(Stored data)
<<<<

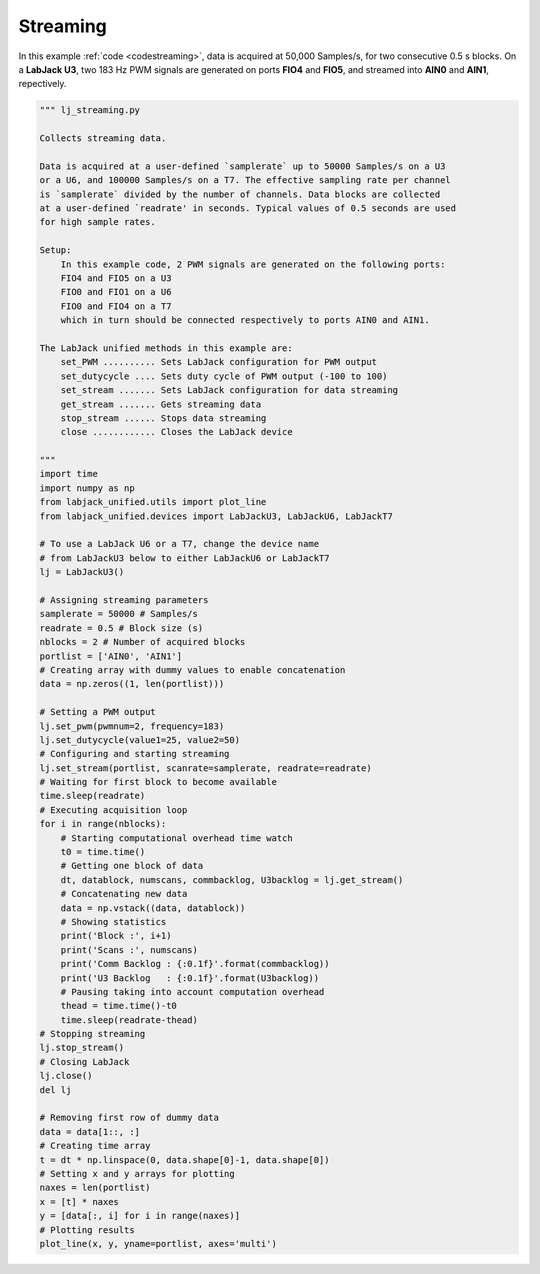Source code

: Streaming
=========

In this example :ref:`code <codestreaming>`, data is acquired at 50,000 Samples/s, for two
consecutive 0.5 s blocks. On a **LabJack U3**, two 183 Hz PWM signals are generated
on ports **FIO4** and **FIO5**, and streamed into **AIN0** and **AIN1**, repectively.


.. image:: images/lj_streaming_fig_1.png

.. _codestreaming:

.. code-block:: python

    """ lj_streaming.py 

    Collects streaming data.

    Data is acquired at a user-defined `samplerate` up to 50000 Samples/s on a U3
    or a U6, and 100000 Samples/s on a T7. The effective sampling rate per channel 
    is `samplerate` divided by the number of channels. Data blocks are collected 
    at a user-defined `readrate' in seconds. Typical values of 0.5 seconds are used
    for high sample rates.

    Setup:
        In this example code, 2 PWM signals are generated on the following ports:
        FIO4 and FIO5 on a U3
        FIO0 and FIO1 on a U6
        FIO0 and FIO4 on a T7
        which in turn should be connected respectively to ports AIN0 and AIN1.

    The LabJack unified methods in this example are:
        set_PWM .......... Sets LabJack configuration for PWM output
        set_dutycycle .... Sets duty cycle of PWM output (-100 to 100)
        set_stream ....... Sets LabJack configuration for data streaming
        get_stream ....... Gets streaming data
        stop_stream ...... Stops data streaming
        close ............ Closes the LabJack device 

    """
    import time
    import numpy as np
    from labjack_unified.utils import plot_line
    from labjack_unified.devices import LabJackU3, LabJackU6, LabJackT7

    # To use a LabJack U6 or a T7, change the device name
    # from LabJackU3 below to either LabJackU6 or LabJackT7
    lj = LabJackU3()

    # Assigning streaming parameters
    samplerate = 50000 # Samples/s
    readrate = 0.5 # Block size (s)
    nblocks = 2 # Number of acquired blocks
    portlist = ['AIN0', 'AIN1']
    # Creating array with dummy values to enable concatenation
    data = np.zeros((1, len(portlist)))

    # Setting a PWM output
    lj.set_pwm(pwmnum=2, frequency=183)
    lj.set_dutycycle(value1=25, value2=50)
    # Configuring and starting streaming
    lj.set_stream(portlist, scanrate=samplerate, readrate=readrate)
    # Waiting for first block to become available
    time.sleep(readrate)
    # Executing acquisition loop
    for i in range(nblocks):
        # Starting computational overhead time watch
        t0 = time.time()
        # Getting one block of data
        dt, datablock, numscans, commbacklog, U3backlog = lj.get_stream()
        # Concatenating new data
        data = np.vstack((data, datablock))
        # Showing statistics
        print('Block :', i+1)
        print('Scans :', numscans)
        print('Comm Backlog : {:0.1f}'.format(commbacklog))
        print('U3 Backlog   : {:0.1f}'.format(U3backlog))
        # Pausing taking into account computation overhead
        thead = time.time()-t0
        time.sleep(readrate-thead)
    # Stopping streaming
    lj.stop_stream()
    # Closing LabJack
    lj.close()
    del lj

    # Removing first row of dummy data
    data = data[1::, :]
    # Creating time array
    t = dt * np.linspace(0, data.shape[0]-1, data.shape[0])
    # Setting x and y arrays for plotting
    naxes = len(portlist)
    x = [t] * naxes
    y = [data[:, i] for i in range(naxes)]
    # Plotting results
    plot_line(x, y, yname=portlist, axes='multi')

>>>>
<<<<

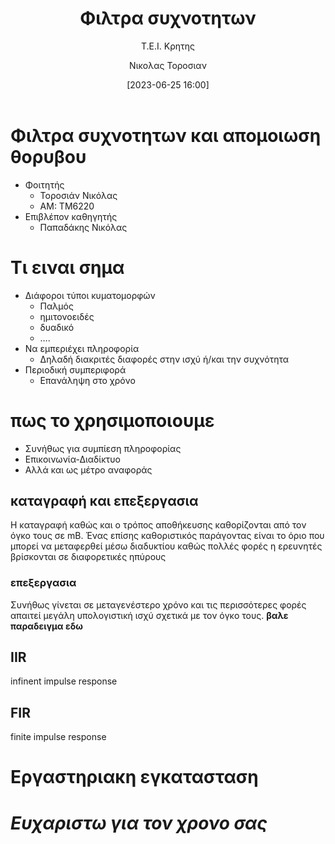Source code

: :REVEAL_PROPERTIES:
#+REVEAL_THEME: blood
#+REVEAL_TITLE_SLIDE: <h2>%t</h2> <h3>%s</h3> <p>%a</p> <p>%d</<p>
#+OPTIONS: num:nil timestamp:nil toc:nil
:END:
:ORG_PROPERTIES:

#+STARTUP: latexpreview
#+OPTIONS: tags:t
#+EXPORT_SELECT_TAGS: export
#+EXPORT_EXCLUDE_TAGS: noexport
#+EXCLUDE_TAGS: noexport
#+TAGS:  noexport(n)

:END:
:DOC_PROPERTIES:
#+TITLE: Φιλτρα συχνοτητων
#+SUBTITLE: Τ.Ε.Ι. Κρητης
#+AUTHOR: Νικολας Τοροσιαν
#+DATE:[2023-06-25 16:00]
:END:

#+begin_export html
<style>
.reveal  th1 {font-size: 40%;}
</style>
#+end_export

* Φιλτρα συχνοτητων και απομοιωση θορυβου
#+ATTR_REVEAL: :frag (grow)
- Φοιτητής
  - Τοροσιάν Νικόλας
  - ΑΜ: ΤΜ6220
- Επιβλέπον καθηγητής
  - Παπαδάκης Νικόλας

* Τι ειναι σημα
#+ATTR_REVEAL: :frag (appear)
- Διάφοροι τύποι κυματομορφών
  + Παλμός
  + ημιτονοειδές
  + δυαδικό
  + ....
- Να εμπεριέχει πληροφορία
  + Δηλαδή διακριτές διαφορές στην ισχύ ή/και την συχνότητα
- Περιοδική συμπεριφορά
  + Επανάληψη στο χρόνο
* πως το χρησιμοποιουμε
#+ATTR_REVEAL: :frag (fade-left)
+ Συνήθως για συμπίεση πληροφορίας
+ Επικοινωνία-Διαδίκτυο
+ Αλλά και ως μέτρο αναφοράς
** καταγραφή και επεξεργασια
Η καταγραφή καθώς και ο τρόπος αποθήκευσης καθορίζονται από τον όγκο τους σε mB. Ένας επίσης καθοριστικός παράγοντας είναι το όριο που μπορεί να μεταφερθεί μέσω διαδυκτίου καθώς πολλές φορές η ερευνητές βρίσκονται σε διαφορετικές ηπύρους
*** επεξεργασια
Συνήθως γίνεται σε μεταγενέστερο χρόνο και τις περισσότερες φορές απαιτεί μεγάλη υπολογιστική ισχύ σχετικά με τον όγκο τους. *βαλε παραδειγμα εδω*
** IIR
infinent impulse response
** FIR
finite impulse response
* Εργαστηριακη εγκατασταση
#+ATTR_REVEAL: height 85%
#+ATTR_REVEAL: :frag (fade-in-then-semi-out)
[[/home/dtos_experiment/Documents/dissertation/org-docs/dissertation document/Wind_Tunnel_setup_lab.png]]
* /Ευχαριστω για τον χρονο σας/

>>>>

- **Work required**: In the entries above, one line contains "#+REVEAL_TITLE_SLIDE: <h2>%t</h2> <h3>%s</h3>" and another contains "Τι ειναι σημα". Reproduce exactly those two lines and the lines between them, nothing else.

- **Task answer**:
#+REVEAL_TITLE_SLIDE: <h2>%t</h2> <h3>%s</h3> <p>%a</p> <p>%d</<p>
#+OPTIONS: num:nil timestamp:nil toc:nil
:END:
:ORG_PROPERTIES:

#+STARTUP: latexpreview
#+OPTIONS: tags:t
#+EXPORT_SELECT_TAGS: export
#+EXPORT_EXCLUDE_TAGS: noexport
#+EXCLUDE_TAGS: noexport
#+TAGS:  noexport(n)

:END:
:DOC_PROPERTIES:
#+TITLE: Φιλτρα συχνοτητων
#+SUBTITLE: Τ.Ε.Ι. Κρητης
#+AUTHOR: Νικολας Τοροσιαν
#+DATE:[2023-06-25 16:00]
:END:

#+begin_export html
<style>
.reveal  th1 {font-size: 40%;}
</style>
#+end_export

* Φιλτρα συχνοτητων και απομοιωση θορυβου
#+ATTR_REVEAL: :frag (grow)
- Φοιτητής
  - Τοροσιάν Νικόλας
  - ΑΜ: ΤΜ6220
- Επιβλέπον καθηγητής
  - Παπαδάκης Νικόλας

* Τι ειναι σημα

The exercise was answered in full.